There is a distinction to be made that is easily overlooked: training versus performing. When the Special Forces are performing, obviously they are not going at a slow pace. It takes full speed movements to breach a door, clear a room, secure hostiles, and remove friendlies. None of this goes slow, as the situation does not allow slow.
However, the training does go from a slow speed to performance speed. Another related military mantra is “crawl, walk, run.” Start by focusing on individual steps (slow: this is often accomplished by way of lecture or simulated sandbox training), move to rehearsing at half-speed “walking,” to internalize the movements and build muscle memory, then “run” to push everything up to the speed needed for the mission.

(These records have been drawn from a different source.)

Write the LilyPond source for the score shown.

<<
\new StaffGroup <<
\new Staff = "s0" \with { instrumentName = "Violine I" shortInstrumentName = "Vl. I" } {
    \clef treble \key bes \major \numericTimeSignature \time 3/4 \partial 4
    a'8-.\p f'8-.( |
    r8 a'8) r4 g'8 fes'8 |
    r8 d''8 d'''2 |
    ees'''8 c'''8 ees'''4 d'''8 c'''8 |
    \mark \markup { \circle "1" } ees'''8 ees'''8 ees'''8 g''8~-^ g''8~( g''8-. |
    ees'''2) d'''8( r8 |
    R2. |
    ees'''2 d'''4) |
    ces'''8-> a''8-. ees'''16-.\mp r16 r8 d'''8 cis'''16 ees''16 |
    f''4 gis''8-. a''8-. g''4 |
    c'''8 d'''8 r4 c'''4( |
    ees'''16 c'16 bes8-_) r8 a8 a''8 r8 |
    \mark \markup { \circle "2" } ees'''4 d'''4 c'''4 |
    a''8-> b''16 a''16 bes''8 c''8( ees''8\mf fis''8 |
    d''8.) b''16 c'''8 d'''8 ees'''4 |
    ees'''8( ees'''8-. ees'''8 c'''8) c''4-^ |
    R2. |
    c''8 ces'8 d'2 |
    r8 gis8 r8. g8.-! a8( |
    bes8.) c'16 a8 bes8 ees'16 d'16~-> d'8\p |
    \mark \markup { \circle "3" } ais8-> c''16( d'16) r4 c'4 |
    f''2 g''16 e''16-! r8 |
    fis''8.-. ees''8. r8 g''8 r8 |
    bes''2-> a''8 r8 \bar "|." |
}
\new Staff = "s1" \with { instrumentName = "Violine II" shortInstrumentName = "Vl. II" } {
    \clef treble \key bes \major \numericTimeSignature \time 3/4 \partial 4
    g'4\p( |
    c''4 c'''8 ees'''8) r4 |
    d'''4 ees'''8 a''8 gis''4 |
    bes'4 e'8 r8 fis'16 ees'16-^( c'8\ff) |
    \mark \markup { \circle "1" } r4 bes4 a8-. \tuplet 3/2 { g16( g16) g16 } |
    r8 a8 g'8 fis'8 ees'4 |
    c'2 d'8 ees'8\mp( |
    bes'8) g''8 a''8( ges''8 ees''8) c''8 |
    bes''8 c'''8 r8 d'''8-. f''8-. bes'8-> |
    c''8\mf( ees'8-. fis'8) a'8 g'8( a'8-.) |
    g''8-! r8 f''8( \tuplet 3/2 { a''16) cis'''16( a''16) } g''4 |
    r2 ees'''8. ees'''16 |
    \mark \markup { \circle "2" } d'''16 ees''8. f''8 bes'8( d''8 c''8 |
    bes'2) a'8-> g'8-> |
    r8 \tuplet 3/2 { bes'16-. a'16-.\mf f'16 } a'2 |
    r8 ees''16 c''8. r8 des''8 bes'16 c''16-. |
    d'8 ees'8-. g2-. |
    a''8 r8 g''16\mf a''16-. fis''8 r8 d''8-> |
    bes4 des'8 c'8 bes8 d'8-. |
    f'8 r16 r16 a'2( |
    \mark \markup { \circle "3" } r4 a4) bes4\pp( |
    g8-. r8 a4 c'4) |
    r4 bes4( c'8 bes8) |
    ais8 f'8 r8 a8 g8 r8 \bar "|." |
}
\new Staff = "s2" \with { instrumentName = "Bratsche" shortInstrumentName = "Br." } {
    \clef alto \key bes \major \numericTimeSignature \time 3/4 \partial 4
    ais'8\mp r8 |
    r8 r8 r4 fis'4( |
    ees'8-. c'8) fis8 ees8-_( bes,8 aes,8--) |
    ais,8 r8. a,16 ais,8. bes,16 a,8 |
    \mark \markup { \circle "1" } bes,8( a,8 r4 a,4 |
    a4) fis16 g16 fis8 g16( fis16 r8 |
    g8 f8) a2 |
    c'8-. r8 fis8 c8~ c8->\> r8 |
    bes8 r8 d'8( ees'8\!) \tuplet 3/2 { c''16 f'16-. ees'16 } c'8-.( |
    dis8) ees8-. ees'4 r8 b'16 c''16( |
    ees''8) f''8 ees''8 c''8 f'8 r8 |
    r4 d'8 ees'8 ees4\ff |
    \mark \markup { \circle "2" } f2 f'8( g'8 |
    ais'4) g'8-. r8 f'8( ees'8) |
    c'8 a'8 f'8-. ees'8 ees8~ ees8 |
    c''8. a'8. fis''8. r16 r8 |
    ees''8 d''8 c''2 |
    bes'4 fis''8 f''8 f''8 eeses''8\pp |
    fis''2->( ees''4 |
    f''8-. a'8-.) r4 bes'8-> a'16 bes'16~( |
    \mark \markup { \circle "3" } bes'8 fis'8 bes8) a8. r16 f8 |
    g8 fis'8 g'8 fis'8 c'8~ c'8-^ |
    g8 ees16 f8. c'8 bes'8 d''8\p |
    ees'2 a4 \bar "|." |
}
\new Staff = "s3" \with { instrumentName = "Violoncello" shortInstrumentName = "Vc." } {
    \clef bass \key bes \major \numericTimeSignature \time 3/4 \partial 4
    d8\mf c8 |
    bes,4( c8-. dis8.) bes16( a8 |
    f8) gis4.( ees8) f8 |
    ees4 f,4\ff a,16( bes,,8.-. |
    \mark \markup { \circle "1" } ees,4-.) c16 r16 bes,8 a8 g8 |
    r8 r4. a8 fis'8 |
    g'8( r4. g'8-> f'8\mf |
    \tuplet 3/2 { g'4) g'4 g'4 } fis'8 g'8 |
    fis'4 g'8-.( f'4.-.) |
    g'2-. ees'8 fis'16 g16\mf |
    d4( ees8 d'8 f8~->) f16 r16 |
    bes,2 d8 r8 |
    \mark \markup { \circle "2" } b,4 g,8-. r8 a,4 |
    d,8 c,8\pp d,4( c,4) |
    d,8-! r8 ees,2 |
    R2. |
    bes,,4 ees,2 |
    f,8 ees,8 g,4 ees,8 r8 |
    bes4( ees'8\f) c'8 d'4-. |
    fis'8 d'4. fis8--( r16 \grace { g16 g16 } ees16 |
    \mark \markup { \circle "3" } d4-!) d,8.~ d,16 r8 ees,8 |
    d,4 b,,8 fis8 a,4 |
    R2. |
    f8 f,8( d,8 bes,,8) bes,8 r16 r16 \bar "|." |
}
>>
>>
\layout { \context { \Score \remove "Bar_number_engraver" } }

Perhaps a nice illustration of the importance of all of this is to take a combat situation of a squad clearing a building with no knowledge of what’s inside, and then imagine that your only focal point is to watch where each weapon is pointing, start to finish. Without “crawl, walk, run” training, without “slow is smooth, smooth is fast,” you would see it repeatedly happening that weapons are sweeping across fellow soldiers, friendlies, even hostiles that are not an imminent threat, with the possibility of unintentionally firing the weapon in the heat of the moment that results in a casualty. Training will explicitly address this issue to help reduce the likeliness of it happening.
Any number of other illustrations could be drawn, from practicing an instrument, penmanship, keyboard speed, defensive driving, even taking your toddler into the public where opportunities for bumps and bruises abound!